◆ WHAT IS BEING ASKED
Please reproduce the records, omitting nothing and changing nothing.

(Stored entries)

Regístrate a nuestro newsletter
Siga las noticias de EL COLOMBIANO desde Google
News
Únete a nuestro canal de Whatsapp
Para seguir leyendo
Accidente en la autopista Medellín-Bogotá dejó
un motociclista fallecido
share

◆ RESPONSE BOX
Regístrate a nuestro newsletter
Siga las noticias de EL COLOMBIANO desde Google
News
Únete a nuestro canal de Whatsapp
Para seguir leyendo
Accidente en la autopista Medellín-Bogotá dejó
un motociclista fallecido
share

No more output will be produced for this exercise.